SUPPLIED TEXT
● ● ● ● ●

Nevertheless, in recent times this same notion has seemed problematic to me because there is a tendency in the cognitive science of consciousness to think that self-consciousness is not the apex of consciousness, as in human beings, who have language and can refer to themselves, but that it is an absolutely basic characteristic, the most basic of all: the most elementary thing is to have a notion of oneself, a basic notion, which in philosophy of mind is called minimal consciousness.
For there to be consciousness of all kinds, the creature must necessarily have a consciousness of itself. I think it is a very interesting and very important point to be elucidated. In human beings it occurs like this: I do not have to elaborate thoughts or introspection to realize that I am thinking or feeling, in a kind of split personality; on the contrary, without thinking about it, I have a basic sensation of being me, of being in my body. This is a fundamental consciousness, the minimum consciousness.
Self-consciousness also has, then, an evolution that goes from very primitive beings to us who have language to be able to talk about our own states. We do not only have thoughts in the form of internal language, but we can also observe them, e.g. we have thoughts about thought, we think about thinking. This kind of personality splitting depends a lot on linguistic capacity and, in that sense, it would be fundamentally human.

● ● ● ● ●

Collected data
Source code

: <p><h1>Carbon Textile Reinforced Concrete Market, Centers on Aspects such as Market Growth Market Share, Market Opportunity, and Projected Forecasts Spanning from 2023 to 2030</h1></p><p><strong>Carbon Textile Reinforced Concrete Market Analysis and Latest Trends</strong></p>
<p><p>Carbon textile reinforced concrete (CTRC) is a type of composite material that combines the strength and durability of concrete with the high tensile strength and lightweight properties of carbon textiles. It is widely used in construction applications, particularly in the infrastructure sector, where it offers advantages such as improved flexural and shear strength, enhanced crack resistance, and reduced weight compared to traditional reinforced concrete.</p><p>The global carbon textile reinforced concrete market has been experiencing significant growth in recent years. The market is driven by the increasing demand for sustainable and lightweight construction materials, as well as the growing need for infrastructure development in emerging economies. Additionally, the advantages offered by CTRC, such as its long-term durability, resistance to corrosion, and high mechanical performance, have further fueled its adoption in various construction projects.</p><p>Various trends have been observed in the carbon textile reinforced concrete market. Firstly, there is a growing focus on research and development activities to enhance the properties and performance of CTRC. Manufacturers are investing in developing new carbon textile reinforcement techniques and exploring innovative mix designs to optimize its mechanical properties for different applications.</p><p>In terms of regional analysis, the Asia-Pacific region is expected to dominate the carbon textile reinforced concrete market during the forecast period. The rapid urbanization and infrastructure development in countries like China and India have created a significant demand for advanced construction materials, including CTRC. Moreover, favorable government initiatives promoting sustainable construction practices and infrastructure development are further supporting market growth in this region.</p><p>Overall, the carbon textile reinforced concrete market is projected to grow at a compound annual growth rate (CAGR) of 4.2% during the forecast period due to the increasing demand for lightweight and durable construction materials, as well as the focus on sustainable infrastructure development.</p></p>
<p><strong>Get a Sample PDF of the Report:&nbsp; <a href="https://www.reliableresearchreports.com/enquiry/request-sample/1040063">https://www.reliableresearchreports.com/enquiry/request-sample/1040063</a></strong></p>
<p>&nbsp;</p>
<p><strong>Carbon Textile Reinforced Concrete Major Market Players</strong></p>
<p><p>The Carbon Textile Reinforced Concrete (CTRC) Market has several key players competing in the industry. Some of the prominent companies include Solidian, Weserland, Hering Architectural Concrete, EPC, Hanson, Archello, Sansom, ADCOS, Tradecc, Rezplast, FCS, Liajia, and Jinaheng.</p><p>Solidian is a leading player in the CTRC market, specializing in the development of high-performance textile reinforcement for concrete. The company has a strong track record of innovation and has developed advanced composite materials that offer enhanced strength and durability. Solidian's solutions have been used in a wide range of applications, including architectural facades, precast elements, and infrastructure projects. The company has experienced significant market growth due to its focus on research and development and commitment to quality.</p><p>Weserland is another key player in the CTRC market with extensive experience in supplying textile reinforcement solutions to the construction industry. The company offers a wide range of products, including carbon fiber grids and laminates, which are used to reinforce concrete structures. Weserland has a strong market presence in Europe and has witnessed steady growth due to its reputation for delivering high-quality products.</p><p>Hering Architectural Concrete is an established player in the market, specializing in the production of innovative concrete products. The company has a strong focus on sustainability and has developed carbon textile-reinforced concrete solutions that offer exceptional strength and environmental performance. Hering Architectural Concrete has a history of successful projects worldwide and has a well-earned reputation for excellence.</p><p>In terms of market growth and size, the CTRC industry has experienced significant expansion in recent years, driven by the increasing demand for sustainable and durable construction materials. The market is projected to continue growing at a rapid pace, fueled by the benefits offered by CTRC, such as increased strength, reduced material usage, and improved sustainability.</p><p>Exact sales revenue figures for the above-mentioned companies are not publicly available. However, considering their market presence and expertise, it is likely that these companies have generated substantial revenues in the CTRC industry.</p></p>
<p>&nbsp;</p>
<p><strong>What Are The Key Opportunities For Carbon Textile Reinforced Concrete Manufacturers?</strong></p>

● ● ● ● ●

WHAT TO DO
[1] Answer from the passage about self-consciousness:
(a) In philosophy of mind, what is the basic notion of oneself called?
(b) What must a creature necessarily have for there to be consciousness of all kinds?
(c) What does the kind of personality splitting in which we think about thinking depend on a lot?
[2] Using the passage about self-consciousness, explain why the kind of personality splitting in which we have thoughts about thought would be fundamentally human.
[3] Duplicate the passage about self-consciousness between "Nevertheless, in recent" and "called minimal consciousness.", inclusive.
Rely only on the passage about self-consciousness.

COMPLETED EXERCISE
[1]
(a) Minimal consciousness.
(b) A consciousness of itself.
(c) Linguistic capacity.

[2] This kind of splitting depends a lot on linguistic capacity. Humans have language that lets them talk about their own states and observe their thoughts, so in that sense it would be fundamentally human.

[3]
Nevertheless, in recent times this same notion has seemed problematic to me because there is a tendency in the cognitive science of consciousness to think that self-consciousness is not the apex of consciousness, as in human beings, who have language and can refer to themselves, but that it is an absolutely basic characteristic, the most basic of all: the most elementary thing is to have a notion of oneself, a basic notion, which in philosophy of mind is called minimal consciousness.